Murad menyampaikan kekecewaanya tersebut, karena menurutnya, kebijakan moratorium wilayah perikanan seharusnya memberikan dampak keuntungan ekonomi bagi Maluku yang wilayahnya menjadi sumberdaya perikanan bagi negara, tetapi malah sebaliknya.
Ia menilai daerahnya hanya menjadi pusat sumberdaya perikanan bagi negara, tapi tidak mendapatkan keuntungan apapun sebagai pemilik sumberdaya tersebut.
"Setiap bulan ada 400 kontainer ikan dari Maluku dibawa oleh ibu Susi ke Jawa dan diekspor dari Jawa, kita dari Maluku hanya jadi penonton," ucapnya.
Dikatakannya lagi, sebagai gubernur Maluku, dirinya merasa perlu menyampaikan hal tersebut kepada Menteri PPN Bambang Brodjonegoro yang juga Kepala Badan Perencanaan Pembangunan Nasional (Bappenas), agar bisa diteruskan kepada Pemerintah Pusat.
"Sebagai gubernur Maluku, saya perlu menyampaikan semua yang terjadi di Maluku, dan ini yang perlu saya sampaikan kepada Pak Menteri sehingga bisa sampaikan kepada pemerintah pusat," ucapnya.

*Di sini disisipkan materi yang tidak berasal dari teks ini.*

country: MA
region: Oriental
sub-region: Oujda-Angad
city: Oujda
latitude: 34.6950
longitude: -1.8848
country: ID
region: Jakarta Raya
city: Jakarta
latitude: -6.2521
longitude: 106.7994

Menteri Susi, kata Murad, saat akan menerapkan kebijakan moratorium perikanan pada 2014 pernah berjanji akan memberikan kontribusi hasil perikanan kepada Provinsi Maluku sebesar Rp1 triliun untuk mendorong terbentuk Lumbung Ikan Nasional (LIN), tapi hingga kebijakan tersebut dicabut janji tersebut tidak kunjung direalisasikan.
"Ibu susi ketika 2014 memoratorium Maluku dan dipanggil di rapat paripurna DPRD Provinsi Maluku, berjanji memberikan kontribusi kepada Maluku sebesar Rp1 triliun namun sampai 2019 hanya omong saja, tapi tidak pernah ada," ujarnya.

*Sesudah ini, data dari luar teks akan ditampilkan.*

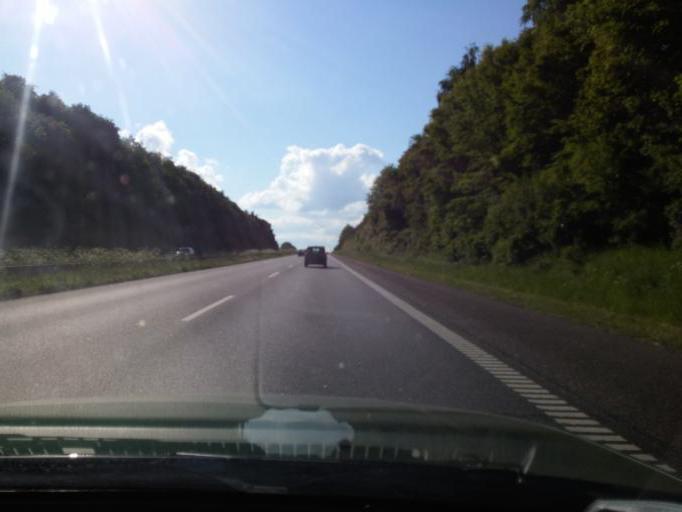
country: DK
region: South Denmark
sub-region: Fredericia Kommune
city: Taulov
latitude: 55.5435
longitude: 9.5889
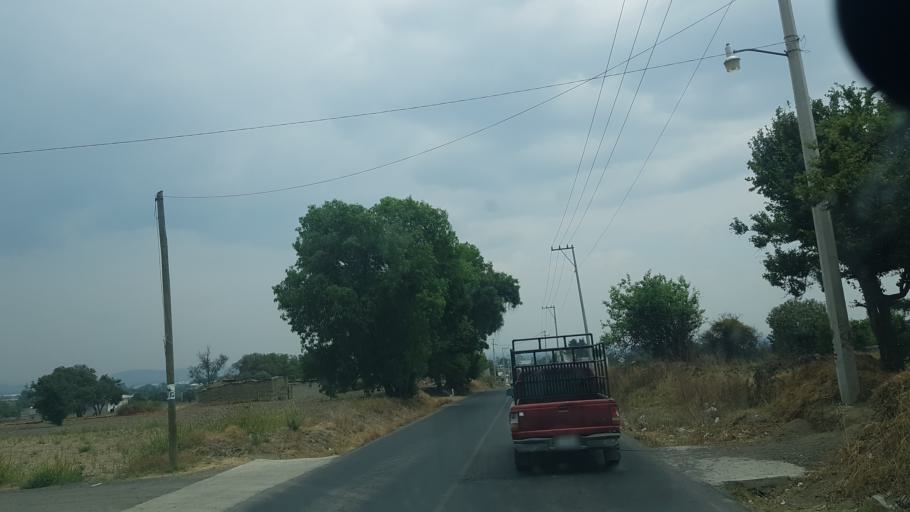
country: MX
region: Puebla
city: San Lorenzo Chiautzingo
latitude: 19.1976
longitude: -98.4478
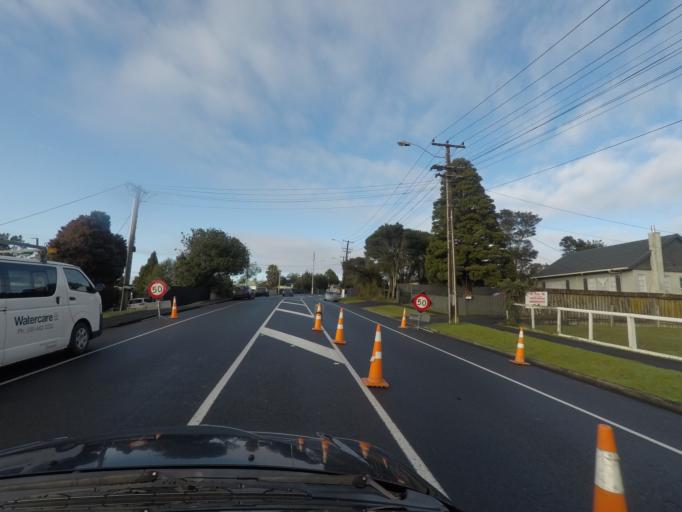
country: NZ
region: Auckland
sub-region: Auckland
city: Waitakere
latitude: -36.8959
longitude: 174.6194
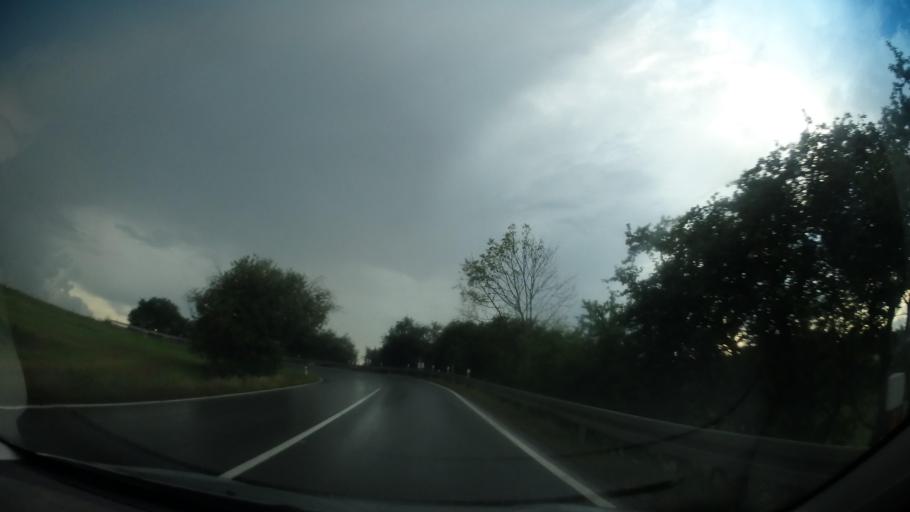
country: CZ
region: Olomoucky
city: Bila Lhota
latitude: 49.7092
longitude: 16.9816
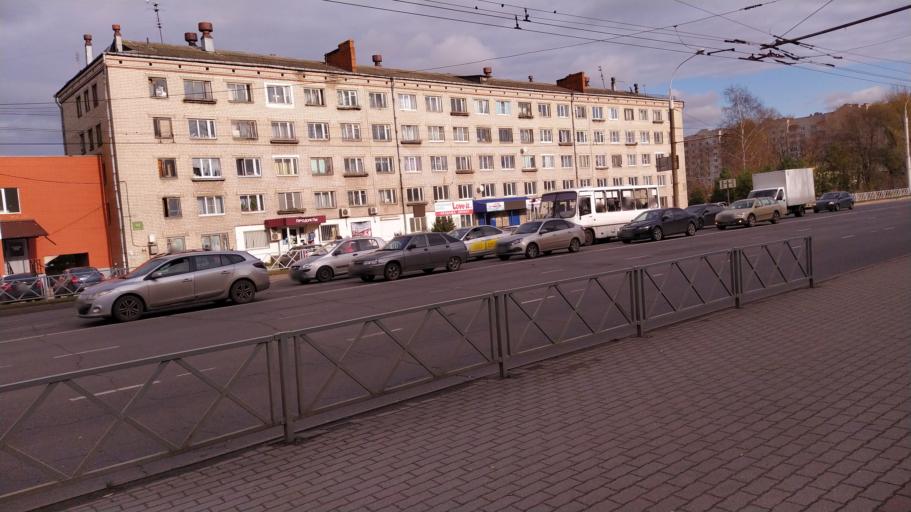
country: RU
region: Jaroslavl
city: Rybinsk
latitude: 58.0562
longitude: 38.7983
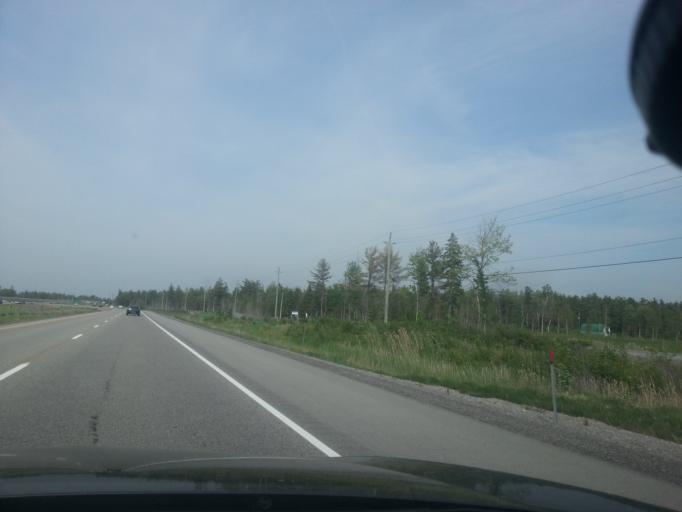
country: CA
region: Ontario
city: Bells Corners
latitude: 45.2416
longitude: -75.9768
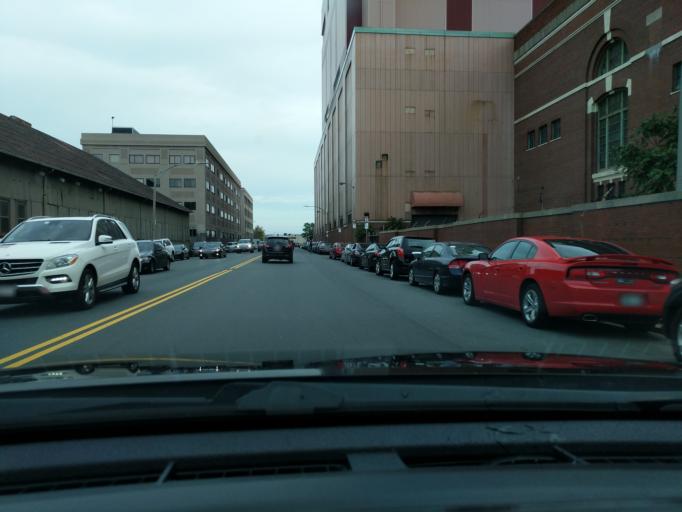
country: US
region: Massachusetts
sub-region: Suffolk County
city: South Boston
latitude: 42.3385
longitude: -71.0355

Tidak hanya janji kontribusi keuntungan perikanan, Murad juga mempersoalkan dipindahkannya lokasi proses uji mutu ikan yang sebelumnya di Kota Ambon, tapi kemudian dialihkan ke Kota Sorong, Papua Barat, dengan alasan lebih dekat dengan Laut Arafura yang menjadi Wilayah Pengelolaan Perikanan (WPP) 718.
Pengalihan wilayah proses uji mutu ikan pada 2014 memberikan dampak kerugian bagi Maluku, karena aktivitas proses uji mutu ikan dari laut Arafura memberikan keuntungan sedikitnya Rp11 miliar setiap bulan.

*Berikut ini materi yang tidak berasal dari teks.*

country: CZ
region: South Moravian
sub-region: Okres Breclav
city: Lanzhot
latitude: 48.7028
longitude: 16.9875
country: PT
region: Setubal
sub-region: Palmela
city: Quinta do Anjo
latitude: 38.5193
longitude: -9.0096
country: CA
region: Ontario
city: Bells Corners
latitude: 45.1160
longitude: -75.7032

"Dulu sebelum moratorium, uji mutu ikan masih dilakukan di Ambon, ada pemasukan sebesar Rp11 miliar per bulan, tapi sekarang sudah dibawa ke Sorong karena lebih dekat dengan Aru, dan Ibu Susi memilih 1.460 kapal beroperasi di laut Aru tidak ada satu pun ABK berasal dari Maluku," ucapnya.